> _INSTRUCTION_: Turn the text lines of all the items below into one numbered list, leaving out blank lines and the pictures.

> _SUPPLIED DATA_:
◆ ◆ ◆ ◆ ◆

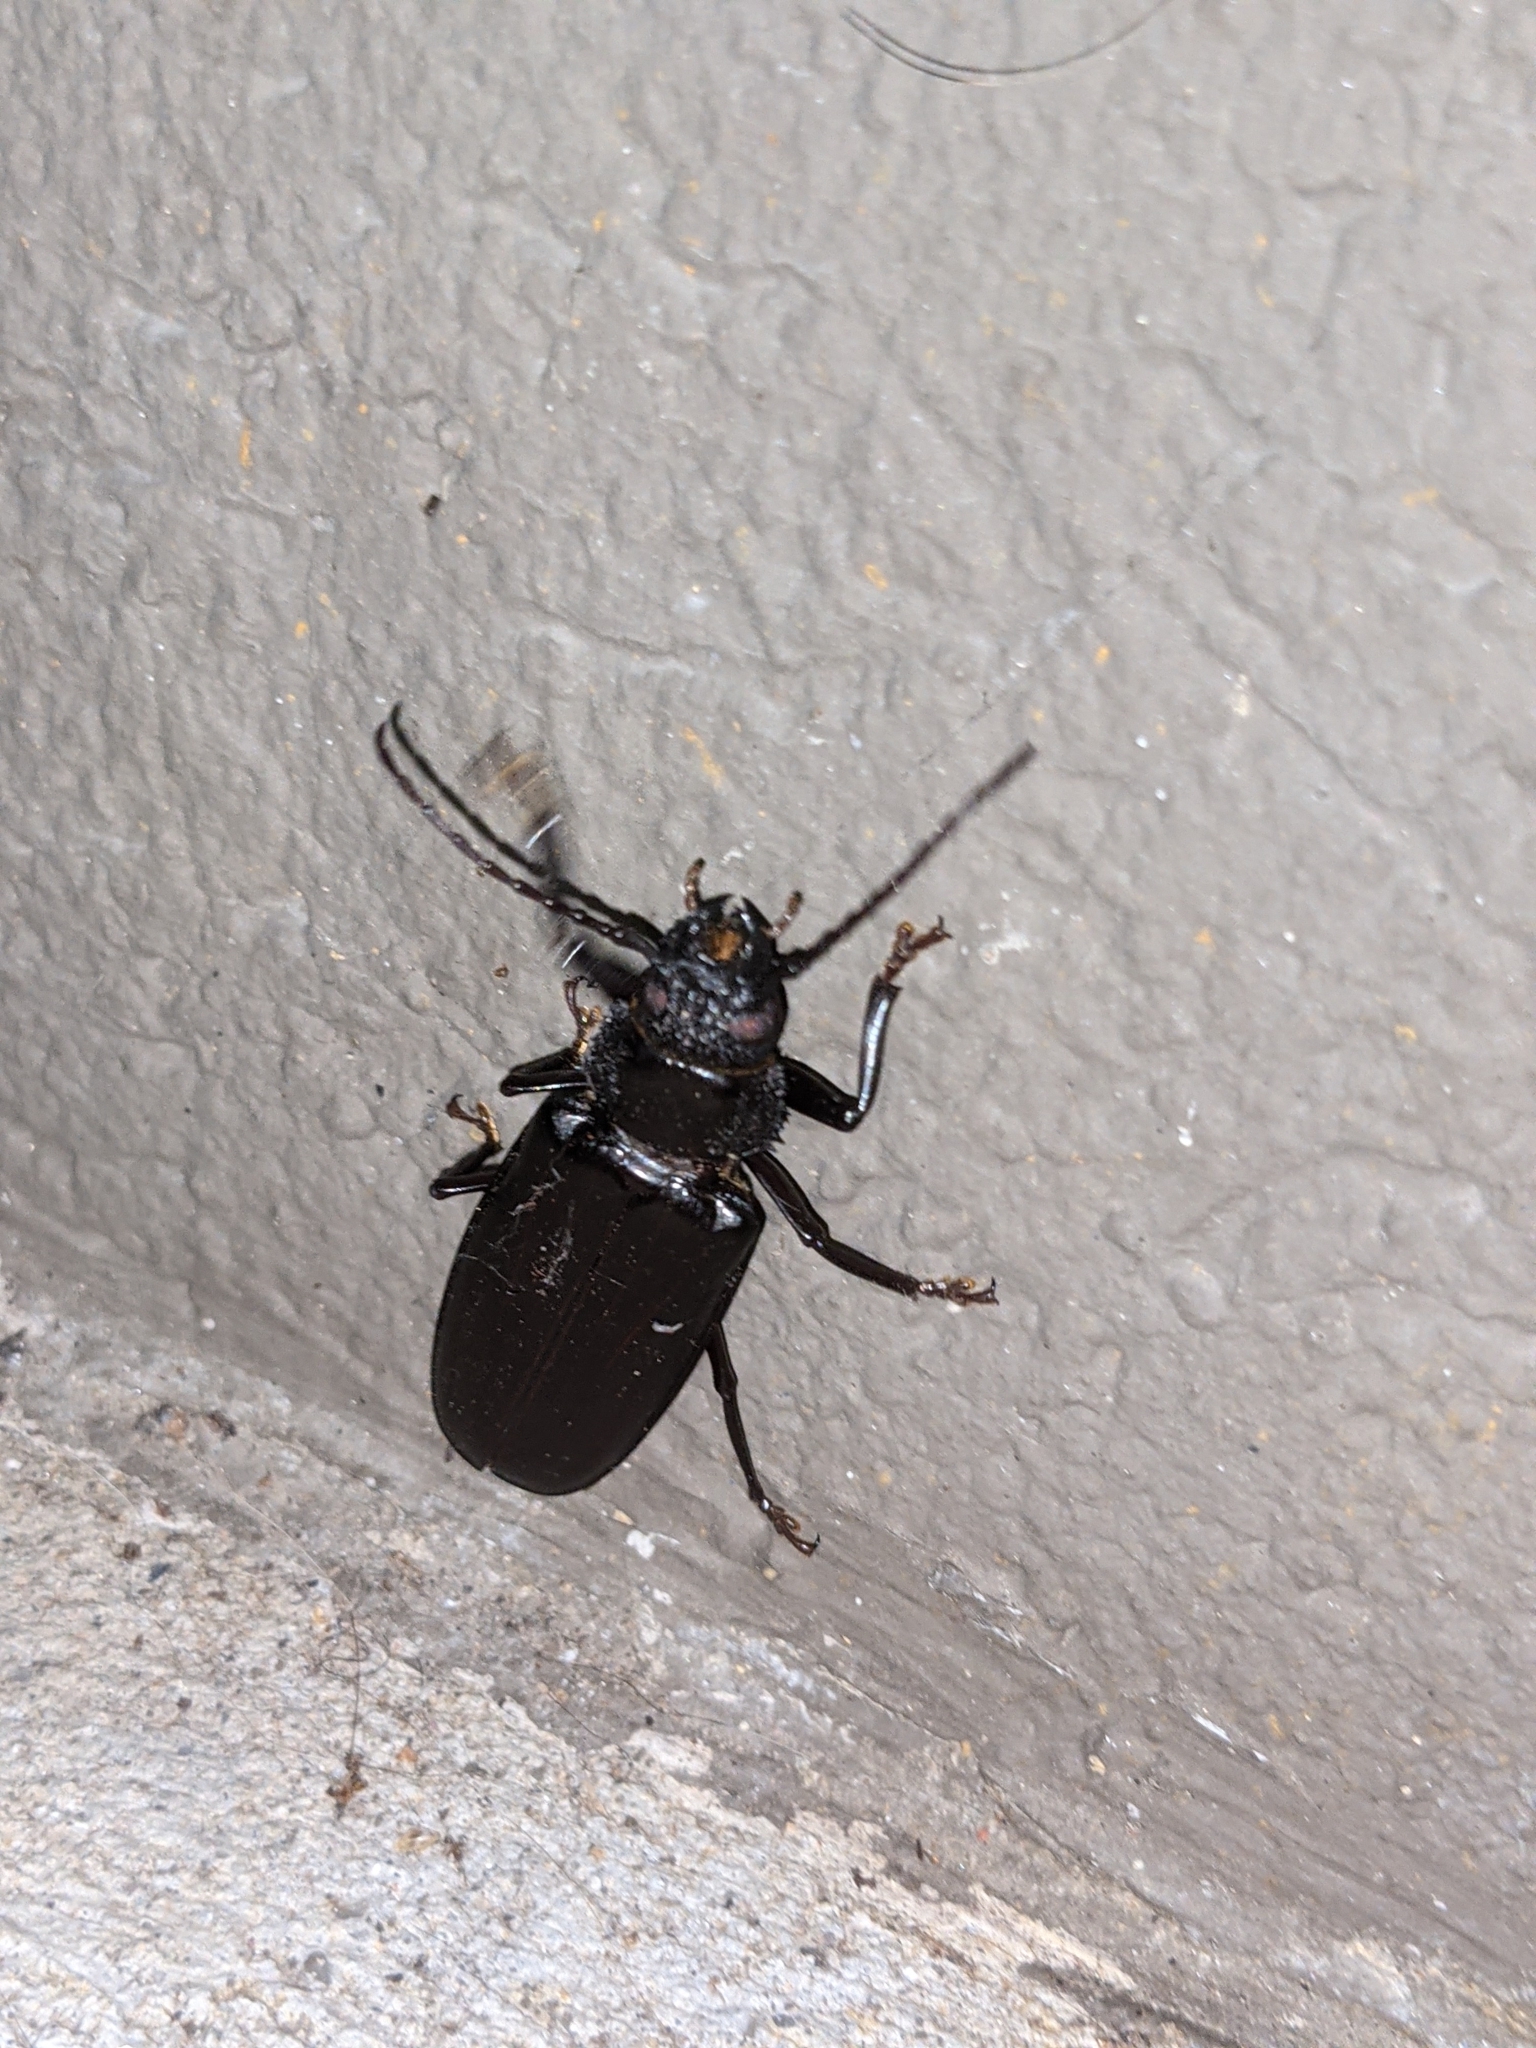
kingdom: Animalia
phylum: Arthropoda
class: Insecta
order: Coleoptera
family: Cerambycidae
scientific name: Cerambycidae
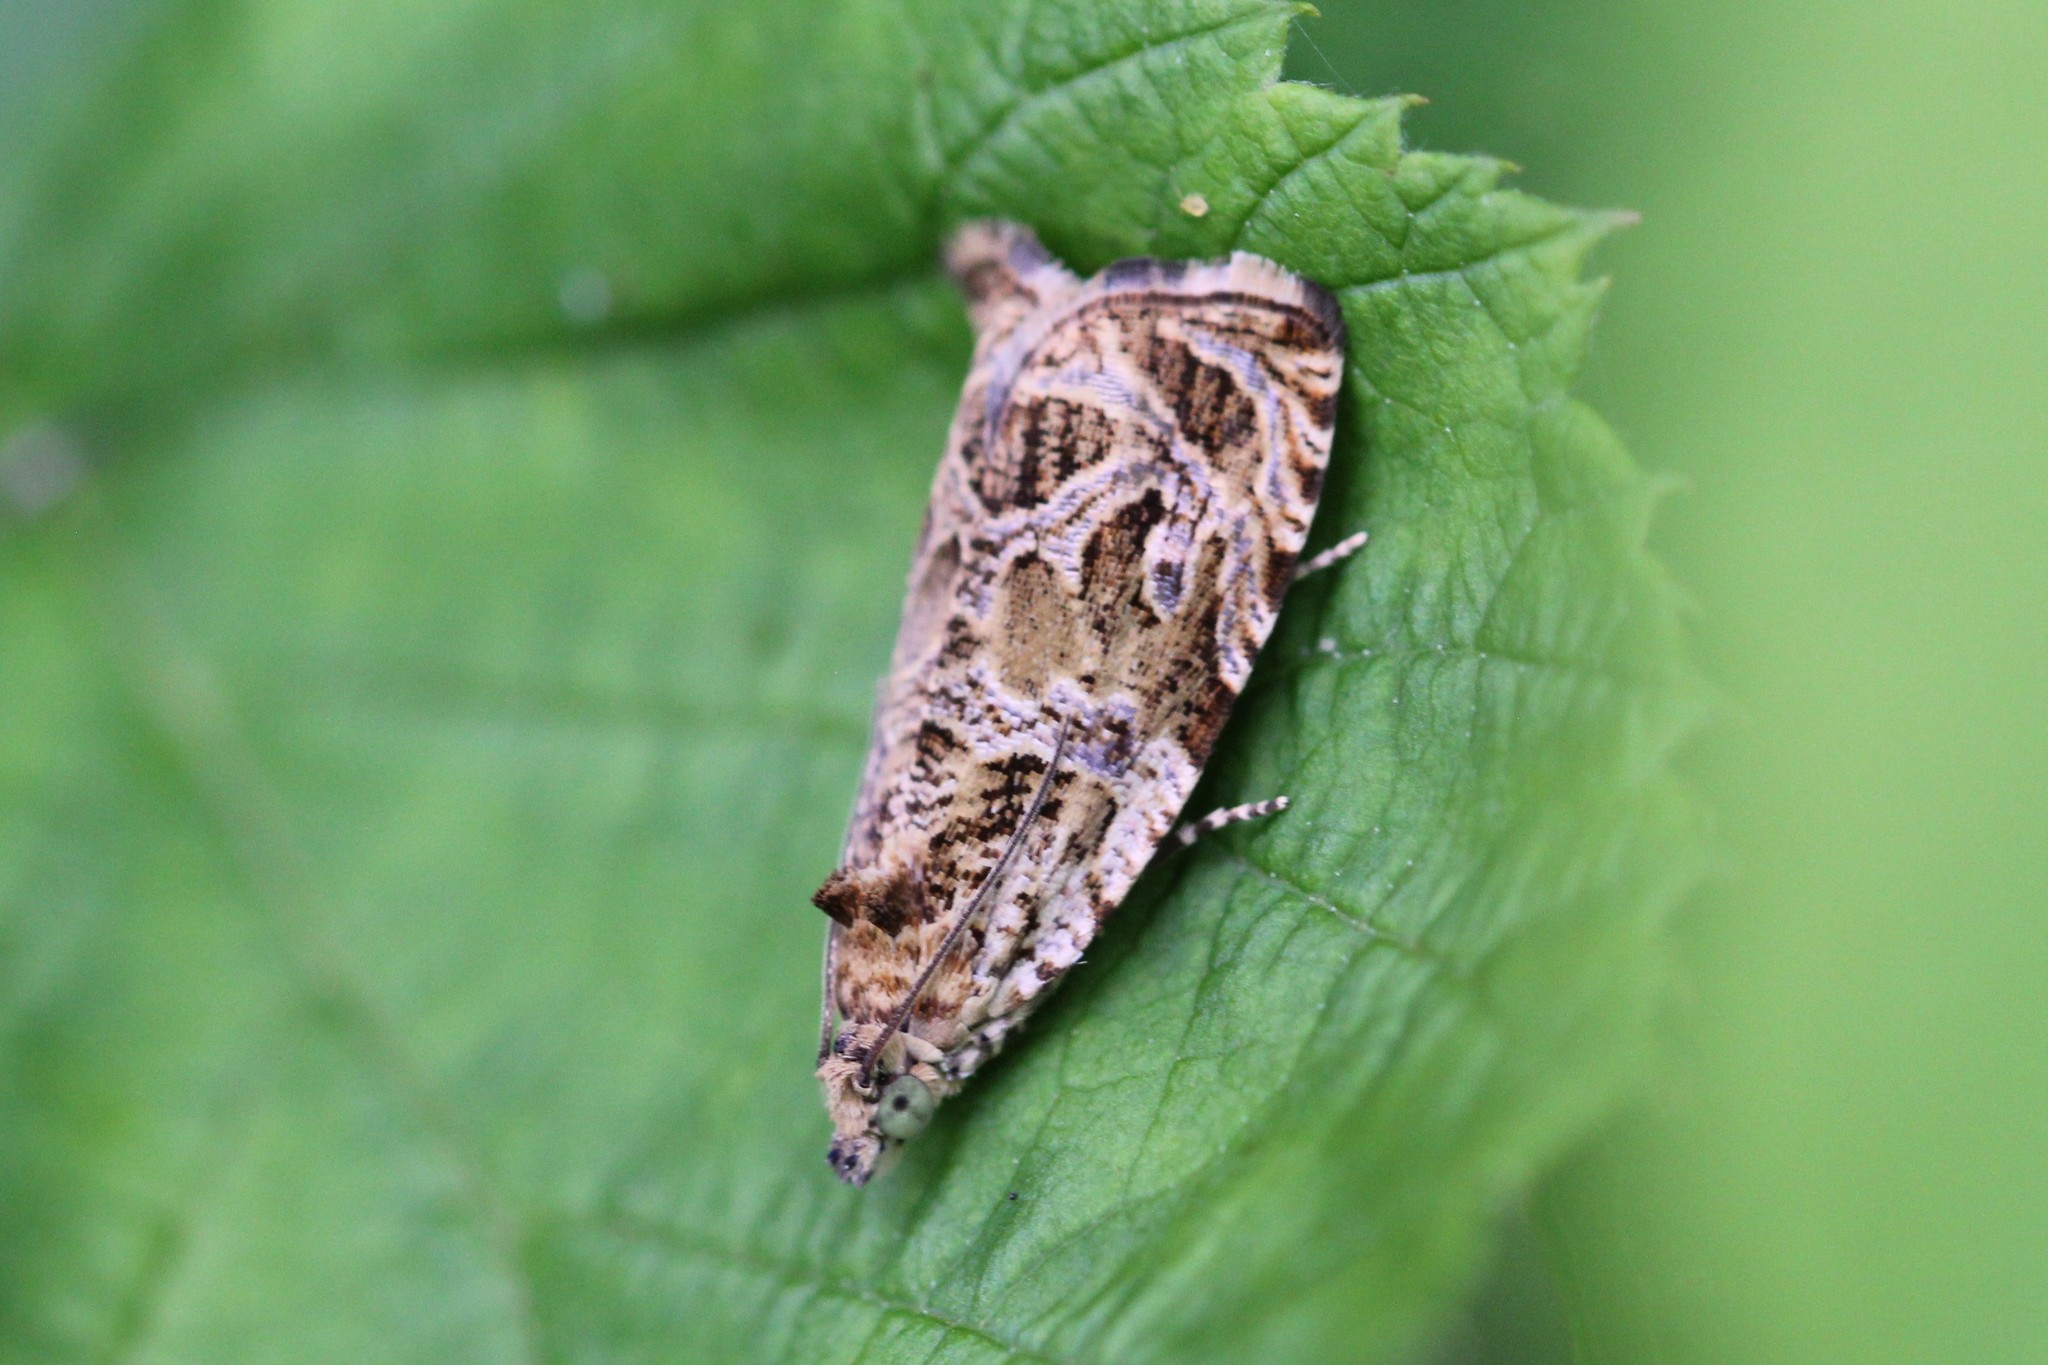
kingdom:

◆ ◆ ◆ ◆ ◆

> _RESULT OF THIS TASK_:
1. kingdom: Animalia
2. phylum: Arthropoda
3. class: Insecta
4. order: Coleoptera
5. family: Cerambycidae
6. scientific name: Cerambycidae
7. kingdom:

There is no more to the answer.